Commenter is not inviting government overreach, but lamenting that every parent is being asked to defend against this most pernicious force, and it's unrealistic to expect them to succeed. As we clearly see, they don't succeed, they lose! State of mental development for kids in the US for example is in absolute shambles.

Doesn't seem very controversial at all, kind of just an obvious observation tbh.

[–] pluge@piefed.social 3 points 4 days ago (2 children)

Ok, but what's the solution then? Certainly not the age verification pushes we have seen recently. The tech itself should be regulated, not the users.

[–] slowcakes@programming.dev 1 points 2 days ago* (last edited 2 days ago)

The solution is simple but there's not enough political motivation to do anything, there is more incentive to do bare minimum. regulate marketing on the internet, enact laws that prohibits intrusive marketing ad platforms.

[–] PolarKraken@lemmy.dbzer0.com 1 points 3 days ago

Very difficult question.

For the record, I am extremely hostile to government privacy violations in the name of "protecting children", which the approach under discussion clearly is. We all agree about that.

I don't have great solutions, but none of mine revolve around shaming parents or insisting they become magically aware of information they lack (and may be flat out unable to really comprehend). That's not to say you were doing that.

Community wise we can do a lot more educating about the harms. Legislatively and technologically, zero trust indications allowing specific categories of content - very coarse categories and simple binary "allowed / not allowed" - nothing to do with age or PII - would be approaches worth considering.
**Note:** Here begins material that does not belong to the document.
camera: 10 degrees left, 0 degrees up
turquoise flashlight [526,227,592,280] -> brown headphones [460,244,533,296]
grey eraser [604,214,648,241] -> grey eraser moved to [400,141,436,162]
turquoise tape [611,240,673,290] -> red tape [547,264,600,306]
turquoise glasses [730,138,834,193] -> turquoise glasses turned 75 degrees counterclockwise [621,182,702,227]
But fundamentally doing these things wrong is at least as harmful as leaving parents to solo the task. I'd prefer it be up to the ill-equipped and wildly varying parents than to anything centralized unless the centralized approach has verifiable transparency and all the right goals and approaches (a pipe dream). But if nothing else we should require our education and government systems to take a clear stance about educating re: harms.